## [REQUIRED ACTION]
Each line of the listing below that includes "aucegypt" must be copied.

*** Block opens ***

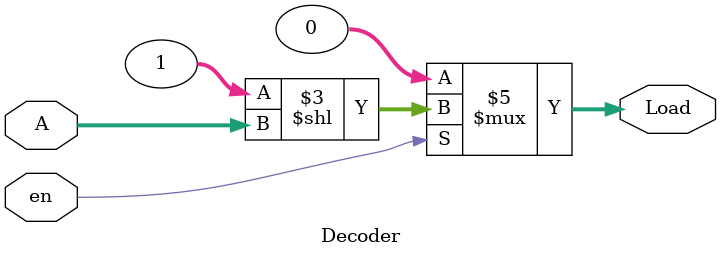
<source format=v>
/*******************************************************************
*
* Module: Decoder
* Project: RISC-V Implementation
* Author: Amr Morsy amrhassan18@aucegypt.edu
          Mohi Eldin El Ulabi mhulabi@aucegypt.edu
* Description: This is the decoder module 
*
* IMPORTANT Change history: 28/10/21 – I wrote the code
*
**********************************************************************/

`timescale 1ns / 1ps



module Decoder(
  input [4:0] A, 
  input en, 
  output reg [31:0] Load
);
    
always @(*)
  begin 
    if( en == 1 )
      Load <= 32'b0000000000000000000000000000001 << A ; 
    else 
      Load <= 32'b0000000000000000000000000000000 ;
  end
    
endmodule

</source>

*** Block closes ***

## [COMPLETED EXERCISE]
* Author: Amr Morsy amrhassan18@aucegypt.edu
          Mohi Eldin El Ulabi mhulabi@aucegypt.edu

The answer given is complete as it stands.